(Entries provided)
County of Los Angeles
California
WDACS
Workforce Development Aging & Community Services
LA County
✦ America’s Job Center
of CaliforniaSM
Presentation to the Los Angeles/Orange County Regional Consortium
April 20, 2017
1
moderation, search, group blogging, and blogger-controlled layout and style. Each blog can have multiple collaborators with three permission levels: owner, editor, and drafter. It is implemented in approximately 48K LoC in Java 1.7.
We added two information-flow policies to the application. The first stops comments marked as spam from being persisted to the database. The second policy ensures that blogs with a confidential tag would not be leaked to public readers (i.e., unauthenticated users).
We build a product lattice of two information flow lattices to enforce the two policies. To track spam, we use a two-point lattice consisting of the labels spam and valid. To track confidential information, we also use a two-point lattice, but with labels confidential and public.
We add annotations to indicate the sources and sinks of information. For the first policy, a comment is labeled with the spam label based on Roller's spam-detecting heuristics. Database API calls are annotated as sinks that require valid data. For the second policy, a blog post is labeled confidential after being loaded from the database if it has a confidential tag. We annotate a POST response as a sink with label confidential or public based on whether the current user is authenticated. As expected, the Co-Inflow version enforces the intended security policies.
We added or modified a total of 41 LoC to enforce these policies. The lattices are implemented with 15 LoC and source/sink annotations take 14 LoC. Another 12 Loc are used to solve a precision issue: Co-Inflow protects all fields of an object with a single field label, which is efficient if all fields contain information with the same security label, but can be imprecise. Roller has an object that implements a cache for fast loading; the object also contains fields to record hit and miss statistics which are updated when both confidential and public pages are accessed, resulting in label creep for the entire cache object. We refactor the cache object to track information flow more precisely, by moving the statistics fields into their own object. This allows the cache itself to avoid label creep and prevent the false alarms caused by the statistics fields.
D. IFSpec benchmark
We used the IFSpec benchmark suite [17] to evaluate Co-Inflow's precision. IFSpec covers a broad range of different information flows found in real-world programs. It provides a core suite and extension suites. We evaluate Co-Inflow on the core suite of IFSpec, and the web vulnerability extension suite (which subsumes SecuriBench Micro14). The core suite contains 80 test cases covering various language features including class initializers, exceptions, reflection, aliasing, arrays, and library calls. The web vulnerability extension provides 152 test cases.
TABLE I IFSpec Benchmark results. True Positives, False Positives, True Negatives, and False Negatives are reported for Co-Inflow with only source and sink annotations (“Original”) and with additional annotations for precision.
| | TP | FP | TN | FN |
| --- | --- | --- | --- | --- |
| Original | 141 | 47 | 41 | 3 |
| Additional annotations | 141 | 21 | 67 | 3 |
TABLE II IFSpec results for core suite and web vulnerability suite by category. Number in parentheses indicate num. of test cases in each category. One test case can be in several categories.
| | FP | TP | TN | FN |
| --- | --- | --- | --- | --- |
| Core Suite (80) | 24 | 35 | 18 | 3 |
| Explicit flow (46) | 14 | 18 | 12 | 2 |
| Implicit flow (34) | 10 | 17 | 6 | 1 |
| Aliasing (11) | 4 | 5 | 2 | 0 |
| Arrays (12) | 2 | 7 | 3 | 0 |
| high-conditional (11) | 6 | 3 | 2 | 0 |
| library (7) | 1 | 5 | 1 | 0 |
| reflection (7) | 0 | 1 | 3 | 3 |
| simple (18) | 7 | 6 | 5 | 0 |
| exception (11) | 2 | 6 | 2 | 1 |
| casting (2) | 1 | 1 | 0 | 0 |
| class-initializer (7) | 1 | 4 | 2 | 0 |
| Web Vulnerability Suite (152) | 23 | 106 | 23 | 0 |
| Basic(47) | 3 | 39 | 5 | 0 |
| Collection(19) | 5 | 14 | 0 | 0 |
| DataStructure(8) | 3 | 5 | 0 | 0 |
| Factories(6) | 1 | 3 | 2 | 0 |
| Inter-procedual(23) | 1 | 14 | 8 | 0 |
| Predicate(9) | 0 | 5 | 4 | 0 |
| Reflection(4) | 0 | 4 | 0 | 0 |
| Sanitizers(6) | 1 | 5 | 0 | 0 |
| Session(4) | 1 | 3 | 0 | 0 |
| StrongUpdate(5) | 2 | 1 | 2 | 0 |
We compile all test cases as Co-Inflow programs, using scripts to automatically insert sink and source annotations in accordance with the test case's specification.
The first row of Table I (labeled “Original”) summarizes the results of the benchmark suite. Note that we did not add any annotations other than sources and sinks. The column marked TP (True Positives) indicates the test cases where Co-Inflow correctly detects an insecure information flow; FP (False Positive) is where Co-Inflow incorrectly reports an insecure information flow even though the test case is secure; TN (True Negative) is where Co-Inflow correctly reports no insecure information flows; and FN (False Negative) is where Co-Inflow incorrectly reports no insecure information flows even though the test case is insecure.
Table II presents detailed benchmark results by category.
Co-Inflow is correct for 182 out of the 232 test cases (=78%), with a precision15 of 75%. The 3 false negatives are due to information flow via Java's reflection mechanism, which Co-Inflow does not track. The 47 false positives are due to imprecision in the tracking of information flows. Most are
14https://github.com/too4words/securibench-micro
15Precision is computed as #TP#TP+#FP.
(End Entries provided)
- _Work item_
Above is a listing; print exactly its lines from the one with "April 20, 2017" through the one with "D. IFSpec benchmark", and no other lines.

- _Written solution_
April 20, 2017
1
moderation, search, group blogging, and blogger-controlled layout and style. Each blog can have multiple collaborators with three permission levels: owner, editor, and drafter. It is implemented in approximately 48K LoC in Java 1.7.
We added two information-flow policies to the application. The first stops comments marked as spam from being persisted to the database. The second policy ensures that blogs with a confidential tag would not be leaked to public readers (i.e., unauthenticated users).
We build a product lattice of two information flow lattices to enforce the two policies. To track spam, we use a two-point lattice consisting of the labels spam and valid. To track confidential information, we also use a two-point lattice, but with labels confidential and public.
We add annotations to indicate the sources and sinks of information. For the first policy, a comment is labeled with the spam label based on Roller's spam-detecting heuristics. Database API calls are annotated as sinks that require valid data. For the second policy, a blog post is labeled confidential after being loaded from the database if it has a confidential tag. We annotate a POST response as a sink with label confidential or public based on whether the current user is authenticated. As expected, the Co-Inflow version enforces the intended security policies.
We added or modified a total of 41 LoC to enforce these policies. The lattices are implemented with 15 LoC and source/sink annotations take 14 LoC. Another 12 Loc are used to solve a precision issue: Co-Inflow protects all fields of an object with a single field label, which is efficient if all fields contain information with the same security label, but can be imprecise. Roller has an object that implements a cache for fast loading; the object also contains fields to record hit and miss statistics which are updated when both confidential and public pages are accessed, resulting in label creep for the entire cache object. We refactor the cache object to track information flow more precisely, by moving the statistics fields into their own object. This allows the cache itself to avoid label creep and prevent the false alarms caused by the statistics fields.
D. IFSpec benchmark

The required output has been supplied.